YOUR GOAL:
Pick out all lines of the entries that include the word "Adhes" and copy them.

INFORMATION PROVIDED:
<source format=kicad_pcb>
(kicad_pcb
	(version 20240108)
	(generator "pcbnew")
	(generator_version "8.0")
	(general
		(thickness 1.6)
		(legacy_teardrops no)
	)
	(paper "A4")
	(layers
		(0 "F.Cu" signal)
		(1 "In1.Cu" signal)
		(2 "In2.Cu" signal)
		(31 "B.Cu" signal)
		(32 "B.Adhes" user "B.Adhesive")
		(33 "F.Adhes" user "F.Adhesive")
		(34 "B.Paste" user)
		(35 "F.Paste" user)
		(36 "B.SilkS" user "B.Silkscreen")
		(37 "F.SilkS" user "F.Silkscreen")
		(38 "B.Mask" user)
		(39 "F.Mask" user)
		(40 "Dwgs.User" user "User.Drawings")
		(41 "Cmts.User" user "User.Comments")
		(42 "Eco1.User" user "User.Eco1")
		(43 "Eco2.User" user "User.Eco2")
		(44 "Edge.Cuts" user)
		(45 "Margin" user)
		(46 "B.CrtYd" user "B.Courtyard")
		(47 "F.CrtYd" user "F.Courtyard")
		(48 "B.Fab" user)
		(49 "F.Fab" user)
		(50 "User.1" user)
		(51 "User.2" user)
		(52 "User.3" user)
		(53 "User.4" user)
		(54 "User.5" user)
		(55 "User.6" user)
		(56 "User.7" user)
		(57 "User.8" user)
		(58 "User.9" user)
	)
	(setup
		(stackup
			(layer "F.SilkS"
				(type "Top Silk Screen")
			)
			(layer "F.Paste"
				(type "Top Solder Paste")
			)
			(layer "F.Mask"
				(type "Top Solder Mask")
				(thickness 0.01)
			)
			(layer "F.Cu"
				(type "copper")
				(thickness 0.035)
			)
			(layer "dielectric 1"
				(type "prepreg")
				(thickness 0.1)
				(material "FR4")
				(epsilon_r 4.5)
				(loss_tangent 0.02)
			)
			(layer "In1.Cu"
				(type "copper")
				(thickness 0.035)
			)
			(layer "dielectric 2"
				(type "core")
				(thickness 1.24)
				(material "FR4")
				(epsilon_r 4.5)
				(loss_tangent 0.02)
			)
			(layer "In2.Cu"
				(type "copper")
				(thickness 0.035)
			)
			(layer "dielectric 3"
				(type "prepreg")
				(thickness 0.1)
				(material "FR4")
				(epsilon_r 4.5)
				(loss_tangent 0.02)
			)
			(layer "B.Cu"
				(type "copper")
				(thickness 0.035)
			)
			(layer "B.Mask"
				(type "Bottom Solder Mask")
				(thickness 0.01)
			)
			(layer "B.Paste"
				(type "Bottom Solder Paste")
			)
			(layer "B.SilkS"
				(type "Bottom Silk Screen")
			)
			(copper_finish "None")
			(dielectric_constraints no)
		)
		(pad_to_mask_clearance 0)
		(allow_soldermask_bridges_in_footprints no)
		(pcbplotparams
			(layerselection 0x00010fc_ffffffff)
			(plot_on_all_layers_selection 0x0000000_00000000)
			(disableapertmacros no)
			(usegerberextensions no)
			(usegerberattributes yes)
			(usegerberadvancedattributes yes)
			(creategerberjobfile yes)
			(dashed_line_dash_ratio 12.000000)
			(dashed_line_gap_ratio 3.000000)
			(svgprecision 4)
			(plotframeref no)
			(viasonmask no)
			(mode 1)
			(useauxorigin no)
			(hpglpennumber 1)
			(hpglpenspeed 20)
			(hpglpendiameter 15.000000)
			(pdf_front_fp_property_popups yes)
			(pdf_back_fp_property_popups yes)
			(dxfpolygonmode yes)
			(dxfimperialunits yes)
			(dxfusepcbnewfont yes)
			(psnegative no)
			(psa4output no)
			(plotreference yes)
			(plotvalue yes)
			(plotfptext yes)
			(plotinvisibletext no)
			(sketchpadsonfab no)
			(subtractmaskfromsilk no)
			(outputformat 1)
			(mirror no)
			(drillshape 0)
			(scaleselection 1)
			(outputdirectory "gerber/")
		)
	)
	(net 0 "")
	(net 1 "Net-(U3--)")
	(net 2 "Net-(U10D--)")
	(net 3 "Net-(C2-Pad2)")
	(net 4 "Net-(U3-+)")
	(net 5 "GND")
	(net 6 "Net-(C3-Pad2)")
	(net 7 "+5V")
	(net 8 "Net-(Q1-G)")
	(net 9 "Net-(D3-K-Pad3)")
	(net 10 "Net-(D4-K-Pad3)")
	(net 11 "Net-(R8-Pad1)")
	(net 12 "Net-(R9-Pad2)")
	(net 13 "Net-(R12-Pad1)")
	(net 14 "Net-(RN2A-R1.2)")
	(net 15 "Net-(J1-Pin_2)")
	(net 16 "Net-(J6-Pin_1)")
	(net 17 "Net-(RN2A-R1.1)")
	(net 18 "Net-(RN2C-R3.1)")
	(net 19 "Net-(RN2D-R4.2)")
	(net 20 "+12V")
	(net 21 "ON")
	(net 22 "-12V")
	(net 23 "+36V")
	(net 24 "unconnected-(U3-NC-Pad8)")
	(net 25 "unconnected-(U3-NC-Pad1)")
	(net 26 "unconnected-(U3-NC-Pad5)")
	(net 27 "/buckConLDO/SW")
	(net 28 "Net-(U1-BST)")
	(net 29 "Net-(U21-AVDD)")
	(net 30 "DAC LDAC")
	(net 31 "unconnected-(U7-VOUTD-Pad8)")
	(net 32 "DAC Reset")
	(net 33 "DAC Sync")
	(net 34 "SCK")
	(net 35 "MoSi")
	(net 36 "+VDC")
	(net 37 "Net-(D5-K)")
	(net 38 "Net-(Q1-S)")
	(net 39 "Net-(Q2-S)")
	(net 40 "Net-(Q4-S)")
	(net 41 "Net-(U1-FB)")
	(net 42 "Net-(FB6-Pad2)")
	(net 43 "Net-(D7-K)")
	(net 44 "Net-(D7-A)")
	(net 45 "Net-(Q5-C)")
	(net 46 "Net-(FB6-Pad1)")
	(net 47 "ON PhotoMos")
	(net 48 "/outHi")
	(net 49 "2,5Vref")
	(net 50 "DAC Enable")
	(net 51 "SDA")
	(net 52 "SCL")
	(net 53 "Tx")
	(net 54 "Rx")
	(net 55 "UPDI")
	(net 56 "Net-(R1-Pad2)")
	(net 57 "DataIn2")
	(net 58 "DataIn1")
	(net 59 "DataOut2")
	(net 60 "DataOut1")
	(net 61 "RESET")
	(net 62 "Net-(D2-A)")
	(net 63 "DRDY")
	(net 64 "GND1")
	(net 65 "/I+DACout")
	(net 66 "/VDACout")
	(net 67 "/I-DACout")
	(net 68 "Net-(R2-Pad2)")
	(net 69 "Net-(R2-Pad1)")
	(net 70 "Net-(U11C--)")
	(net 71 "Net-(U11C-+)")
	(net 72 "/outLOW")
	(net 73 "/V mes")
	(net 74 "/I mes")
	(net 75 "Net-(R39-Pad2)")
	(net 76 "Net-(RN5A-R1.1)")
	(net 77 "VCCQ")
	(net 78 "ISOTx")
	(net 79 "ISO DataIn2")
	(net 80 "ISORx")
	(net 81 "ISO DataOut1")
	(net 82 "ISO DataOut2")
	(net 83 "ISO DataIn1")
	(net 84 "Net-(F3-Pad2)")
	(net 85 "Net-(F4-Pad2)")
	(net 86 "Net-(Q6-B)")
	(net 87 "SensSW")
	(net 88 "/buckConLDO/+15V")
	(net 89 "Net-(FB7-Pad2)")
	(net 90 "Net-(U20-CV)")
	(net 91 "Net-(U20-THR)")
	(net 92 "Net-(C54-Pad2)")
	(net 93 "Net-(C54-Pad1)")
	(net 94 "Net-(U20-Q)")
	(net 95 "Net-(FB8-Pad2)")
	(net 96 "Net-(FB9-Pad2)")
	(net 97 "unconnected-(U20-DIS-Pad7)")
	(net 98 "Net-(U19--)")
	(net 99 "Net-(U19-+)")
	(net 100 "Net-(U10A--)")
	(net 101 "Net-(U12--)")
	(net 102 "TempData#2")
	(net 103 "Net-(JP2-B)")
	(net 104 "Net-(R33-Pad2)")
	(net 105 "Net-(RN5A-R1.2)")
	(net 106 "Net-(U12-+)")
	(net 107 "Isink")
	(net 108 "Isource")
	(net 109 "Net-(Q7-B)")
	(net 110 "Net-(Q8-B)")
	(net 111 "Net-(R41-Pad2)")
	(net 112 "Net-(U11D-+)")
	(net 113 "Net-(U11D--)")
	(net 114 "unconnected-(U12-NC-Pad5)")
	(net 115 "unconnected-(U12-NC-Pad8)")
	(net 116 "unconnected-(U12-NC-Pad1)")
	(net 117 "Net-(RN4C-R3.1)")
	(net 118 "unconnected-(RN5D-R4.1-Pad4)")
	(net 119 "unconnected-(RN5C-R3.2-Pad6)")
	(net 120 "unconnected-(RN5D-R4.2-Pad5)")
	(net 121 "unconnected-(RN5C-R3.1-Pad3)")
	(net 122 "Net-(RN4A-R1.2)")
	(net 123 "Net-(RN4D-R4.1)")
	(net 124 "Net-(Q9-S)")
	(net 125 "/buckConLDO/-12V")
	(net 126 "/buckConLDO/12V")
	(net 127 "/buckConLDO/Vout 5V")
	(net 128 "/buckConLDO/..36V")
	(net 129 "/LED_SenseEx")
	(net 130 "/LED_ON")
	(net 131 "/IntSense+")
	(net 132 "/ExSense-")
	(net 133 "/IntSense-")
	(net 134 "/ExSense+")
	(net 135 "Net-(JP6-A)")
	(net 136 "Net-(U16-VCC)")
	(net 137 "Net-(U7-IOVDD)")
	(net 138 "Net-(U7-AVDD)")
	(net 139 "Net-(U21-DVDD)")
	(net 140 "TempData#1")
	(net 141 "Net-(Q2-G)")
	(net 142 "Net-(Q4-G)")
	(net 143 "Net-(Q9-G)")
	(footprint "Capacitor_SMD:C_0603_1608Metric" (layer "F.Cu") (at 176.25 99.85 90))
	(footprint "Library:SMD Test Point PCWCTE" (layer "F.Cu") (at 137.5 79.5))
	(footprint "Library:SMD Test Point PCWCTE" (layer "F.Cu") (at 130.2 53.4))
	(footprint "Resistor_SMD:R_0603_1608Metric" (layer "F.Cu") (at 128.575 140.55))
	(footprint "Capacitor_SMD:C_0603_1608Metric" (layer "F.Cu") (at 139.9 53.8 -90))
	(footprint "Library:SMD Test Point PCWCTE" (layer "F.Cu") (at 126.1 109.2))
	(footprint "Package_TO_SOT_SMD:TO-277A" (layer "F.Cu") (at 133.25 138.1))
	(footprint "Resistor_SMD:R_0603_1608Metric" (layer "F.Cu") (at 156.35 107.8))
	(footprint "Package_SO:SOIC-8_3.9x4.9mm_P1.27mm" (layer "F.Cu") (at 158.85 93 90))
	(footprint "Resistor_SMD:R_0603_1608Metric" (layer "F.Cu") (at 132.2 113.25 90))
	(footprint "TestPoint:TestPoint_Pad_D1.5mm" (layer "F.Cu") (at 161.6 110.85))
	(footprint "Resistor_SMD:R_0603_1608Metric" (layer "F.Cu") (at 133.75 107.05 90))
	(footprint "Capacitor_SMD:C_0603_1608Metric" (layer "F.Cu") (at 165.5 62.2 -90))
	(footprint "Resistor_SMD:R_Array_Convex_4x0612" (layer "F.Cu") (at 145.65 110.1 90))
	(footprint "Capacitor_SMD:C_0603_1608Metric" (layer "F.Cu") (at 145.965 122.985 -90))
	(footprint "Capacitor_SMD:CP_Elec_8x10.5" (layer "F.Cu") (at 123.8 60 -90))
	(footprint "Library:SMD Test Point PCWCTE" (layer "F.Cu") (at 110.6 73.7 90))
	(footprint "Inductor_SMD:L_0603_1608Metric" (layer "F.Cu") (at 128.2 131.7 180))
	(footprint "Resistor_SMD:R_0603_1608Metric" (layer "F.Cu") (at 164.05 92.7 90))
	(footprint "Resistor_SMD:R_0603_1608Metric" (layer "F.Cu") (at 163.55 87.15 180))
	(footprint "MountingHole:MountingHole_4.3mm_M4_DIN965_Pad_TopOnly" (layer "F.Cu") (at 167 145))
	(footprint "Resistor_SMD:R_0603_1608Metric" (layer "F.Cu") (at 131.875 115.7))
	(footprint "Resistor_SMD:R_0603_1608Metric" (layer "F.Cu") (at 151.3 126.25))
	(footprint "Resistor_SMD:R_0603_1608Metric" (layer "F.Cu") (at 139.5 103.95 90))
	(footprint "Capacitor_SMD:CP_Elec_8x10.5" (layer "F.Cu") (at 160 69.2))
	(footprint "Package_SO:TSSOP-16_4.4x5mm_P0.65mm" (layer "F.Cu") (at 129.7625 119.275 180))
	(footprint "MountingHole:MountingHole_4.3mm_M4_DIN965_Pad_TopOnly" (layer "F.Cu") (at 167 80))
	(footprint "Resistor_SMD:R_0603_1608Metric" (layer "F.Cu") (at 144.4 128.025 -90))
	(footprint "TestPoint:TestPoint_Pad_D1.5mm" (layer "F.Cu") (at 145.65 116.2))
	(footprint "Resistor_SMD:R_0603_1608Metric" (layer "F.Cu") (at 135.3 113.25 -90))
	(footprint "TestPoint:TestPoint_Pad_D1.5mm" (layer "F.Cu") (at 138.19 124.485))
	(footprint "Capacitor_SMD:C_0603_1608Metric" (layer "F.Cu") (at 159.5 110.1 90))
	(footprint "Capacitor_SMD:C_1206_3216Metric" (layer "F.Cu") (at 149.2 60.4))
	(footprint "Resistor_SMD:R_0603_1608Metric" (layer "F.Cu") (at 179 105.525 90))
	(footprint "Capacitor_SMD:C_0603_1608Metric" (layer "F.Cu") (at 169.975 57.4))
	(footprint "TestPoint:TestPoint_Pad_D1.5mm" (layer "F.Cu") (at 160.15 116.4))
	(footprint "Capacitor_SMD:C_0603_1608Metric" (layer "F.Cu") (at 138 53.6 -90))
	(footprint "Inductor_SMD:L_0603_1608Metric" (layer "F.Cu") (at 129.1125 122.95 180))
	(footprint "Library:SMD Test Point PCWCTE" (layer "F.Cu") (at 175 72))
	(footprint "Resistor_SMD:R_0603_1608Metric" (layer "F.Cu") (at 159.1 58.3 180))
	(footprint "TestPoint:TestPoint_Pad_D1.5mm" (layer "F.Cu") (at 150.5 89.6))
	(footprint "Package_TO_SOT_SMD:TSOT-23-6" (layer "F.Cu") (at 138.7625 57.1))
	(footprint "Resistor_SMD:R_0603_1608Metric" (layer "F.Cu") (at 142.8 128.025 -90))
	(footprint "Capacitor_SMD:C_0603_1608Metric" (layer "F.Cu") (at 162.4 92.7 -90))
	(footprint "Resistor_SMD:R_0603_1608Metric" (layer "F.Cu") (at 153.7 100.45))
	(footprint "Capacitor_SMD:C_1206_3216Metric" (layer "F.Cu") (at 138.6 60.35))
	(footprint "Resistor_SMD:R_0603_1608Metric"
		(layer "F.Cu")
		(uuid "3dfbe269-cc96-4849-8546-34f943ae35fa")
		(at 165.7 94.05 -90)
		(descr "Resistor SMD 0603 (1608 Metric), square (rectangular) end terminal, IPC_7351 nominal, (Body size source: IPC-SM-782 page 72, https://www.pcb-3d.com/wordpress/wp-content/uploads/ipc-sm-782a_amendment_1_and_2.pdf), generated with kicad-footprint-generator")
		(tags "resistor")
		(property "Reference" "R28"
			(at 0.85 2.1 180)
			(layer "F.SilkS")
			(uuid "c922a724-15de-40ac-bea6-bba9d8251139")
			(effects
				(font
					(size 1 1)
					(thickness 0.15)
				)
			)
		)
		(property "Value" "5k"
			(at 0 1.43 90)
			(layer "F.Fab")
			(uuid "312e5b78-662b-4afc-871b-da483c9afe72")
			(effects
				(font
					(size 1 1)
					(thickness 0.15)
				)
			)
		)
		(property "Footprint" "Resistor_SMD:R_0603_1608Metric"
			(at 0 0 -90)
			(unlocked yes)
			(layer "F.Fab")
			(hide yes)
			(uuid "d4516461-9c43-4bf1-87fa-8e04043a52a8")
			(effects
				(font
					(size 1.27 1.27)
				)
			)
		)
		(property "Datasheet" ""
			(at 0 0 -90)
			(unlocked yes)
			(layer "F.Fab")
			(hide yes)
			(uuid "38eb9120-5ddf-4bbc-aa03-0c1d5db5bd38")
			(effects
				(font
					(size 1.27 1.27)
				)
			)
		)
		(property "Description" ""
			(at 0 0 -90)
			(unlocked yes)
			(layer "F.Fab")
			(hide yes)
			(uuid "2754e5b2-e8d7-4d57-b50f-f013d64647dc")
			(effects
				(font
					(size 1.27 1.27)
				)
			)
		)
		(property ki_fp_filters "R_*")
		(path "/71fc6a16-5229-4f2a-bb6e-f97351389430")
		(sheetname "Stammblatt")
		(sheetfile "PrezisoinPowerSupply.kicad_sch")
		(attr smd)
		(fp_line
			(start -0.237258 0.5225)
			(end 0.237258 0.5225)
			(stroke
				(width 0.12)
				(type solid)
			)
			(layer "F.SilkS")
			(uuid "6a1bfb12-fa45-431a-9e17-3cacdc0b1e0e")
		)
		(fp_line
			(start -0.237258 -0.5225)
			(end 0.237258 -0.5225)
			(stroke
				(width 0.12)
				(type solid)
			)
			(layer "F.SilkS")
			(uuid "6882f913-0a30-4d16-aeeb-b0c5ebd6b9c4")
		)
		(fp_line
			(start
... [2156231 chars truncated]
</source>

* * *

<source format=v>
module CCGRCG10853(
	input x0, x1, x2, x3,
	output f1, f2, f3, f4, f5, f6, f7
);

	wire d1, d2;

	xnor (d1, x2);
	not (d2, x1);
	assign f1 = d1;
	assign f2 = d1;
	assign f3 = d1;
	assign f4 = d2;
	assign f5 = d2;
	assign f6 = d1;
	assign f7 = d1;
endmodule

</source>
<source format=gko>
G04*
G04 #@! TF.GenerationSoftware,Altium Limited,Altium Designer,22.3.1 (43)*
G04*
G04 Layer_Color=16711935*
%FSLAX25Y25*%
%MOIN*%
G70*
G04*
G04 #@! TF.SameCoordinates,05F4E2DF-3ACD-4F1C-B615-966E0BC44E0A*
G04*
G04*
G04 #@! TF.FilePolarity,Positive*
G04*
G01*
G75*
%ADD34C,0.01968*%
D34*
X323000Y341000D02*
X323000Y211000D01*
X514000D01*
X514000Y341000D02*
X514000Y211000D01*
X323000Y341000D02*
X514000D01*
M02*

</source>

SOLVED PROBLEM:
		(32 "B.Adhes" user "B.Adhesive")
		(33 "F.Adhes" user "F.Adhesive")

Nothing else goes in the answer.